Once a month the Investment Committee of Erste Asset Management convenes in order to discuss the medium-term market outlook. We are going to start a new blog, where we will report on what drives our investment professionals and what risks they see.
A quick word on the structure of the Investment Committee. Our idea is based on the so-called market consensus, i.e. the expectation(s) of the market. Opportunities and risks of an investment ultimately hinge on market expectations and the opinion of the fund manager with regard to those expectations. The following chart summarises the various scenarios: if the market expects something to happen (N.B. in fund management jargon, an event is “priced in”) and the fund manager does so, too, the return potential of an investment that bets on this event is limited. However, if the fund manager holds a different opinion and is right, the return potential is high.
The current market expectation – positive for risky assets
At the moment, the market has a very positive environment for risky assets such as equities and high-yield bonds price in.
- The global economy is growing. All countries covered by the OECD (i.e. the industrialised world plus emerging markets) are showing positive growth rates.

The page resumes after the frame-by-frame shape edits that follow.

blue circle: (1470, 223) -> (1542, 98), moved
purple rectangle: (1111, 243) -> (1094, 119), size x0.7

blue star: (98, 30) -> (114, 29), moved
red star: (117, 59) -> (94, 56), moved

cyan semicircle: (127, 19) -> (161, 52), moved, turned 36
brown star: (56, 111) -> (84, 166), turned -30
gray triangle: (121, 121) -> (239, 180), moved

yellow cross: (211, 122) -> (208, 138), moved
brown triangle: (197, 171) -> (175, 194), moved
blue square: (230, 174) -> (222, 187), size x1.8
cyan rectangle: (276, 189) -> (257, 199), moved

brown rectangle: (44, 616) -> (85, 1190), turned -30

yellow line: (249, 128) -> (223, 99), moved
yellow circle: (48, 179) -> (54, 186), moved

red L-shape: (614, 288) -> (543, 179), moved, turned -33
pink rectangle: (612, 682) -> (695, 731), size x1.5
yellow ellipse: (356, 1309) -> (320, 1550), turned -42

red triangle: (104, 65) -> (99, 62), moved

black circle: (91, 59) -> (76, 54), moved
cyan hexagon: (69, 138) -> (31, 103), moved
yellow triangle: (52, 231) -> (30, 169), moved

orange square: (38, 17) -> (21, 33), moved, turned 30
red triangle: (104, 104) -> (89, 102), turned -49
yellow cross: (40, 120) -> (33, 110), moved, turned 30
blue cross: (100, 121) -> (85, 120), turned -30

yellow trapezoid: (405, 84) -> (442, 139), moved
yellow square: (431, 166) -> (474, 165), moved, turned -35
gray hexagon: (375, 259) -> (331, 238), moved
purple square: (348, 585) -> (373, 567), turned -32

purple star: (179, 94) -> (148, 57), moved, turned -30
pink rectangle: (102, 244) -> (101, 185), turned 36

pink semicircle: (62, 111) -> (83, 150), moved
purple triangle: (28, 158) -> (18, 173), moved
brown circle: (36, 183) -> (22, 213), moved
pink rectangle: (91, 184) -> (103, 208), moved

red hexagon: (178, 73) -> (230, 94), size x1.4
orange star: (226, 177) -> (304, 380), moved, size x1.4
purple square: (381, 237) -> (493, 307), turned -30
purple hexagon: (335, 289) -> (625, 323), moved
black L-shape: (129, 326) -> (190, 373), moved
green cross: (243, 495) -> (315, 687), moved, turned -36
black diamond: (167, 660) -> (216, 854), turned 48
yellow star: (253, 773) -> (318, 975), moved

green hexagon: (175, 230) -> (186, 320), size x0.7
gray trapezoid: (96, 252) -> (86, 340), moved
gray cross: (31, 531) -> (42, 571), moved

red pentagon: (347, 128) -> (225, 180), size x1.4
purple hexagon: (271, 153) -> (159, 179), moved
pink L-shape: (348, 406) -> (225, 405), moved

This generally supports equities.
- Inflation is very low, and no significant acceleration of inflation is expected for 2018, either. This gives the central banks room for manoeuvre to carefully raise interest rates, it caps potential yield increases, and also does not burden equity markets.
- The only fly in the ointment of this positive picture is the interest rate cycle in the USA and the developed world, which very recently has turned from extremely expansive to restrictive. The US central bank, i.e. the central bank of the world, is currently in a cycle of raising interest rates and is about to start reducing its balance sheet total. The European Central Bank (ECB) will soon announce the reduction of its bond purchase programme. In a phase of interest rate increases, equities on average yield lower returns than in a phase of rate cuts. But at the moment, the monetary policy is not yet restrictive and is not yet burdening the performance of equities. Also, the central banks are aware of the risk associated with interest rate increases and therefore act very carefully by communicating every step in advance in order to rule out (unpleasant) surprises.
We share the constructive assessment by the market
We basically share the positive assessment of the market and are positioned accordingly across our portfolios. For example, the average risk stance of our Investment Committee (consisting of 13 individuals) is easily established. It is clearly positive.
Why are we not more upbeat despite the aforementioned, positive picture? There are a few reasons:
- We are aware that our assessment is very close to the market consensus. Risky assets hold upward potential. However, the relative return potential is asymmetric and therefore indicates extreme return values as unlikely.
- Many economic indicators are elevated and have more downside than upside potential. A lower IFO or ISM index would not be a disaster at this point though.
- In the Eurozone, economic growth is currently high and broadly based; all countries, including France and the peripheral economies, are growing. The appreciation of the euro on a real effective basis, i.e. adjusted for inflation differentials as measured by a basket of currencies, of 7% since February should at least dampen the growth story in the Eurozone.
- Lastly, we can see more risks than opportunities for our outlook despite, or maybe because of, the positive picture. Among the risks that we have addressed are possibly negative effects caused by the tapering of the central bank balance sheets (quantitative tightening), an unexpected increase in inflation (the US central bank envisages higher growth for 2017, but expects the unemployment rate to remain roughly the same), and a more mechanistic Fed that operates less on the market in the wake of the newly to be appointed four (of a total of seven) Fed governors. The main upward potential that we have discussed hinges on the possible success of the Trump administration in implementing its comprehensive tax reform as planned.
Overall the Investment Committee continues to rate risky assets as positive despite the aforementioned risks.
 A phase of interest rate increases is defined as lasting from the first interest rate increase to the first interest rate cut.
Prognoses are no reliable indicator for future performance.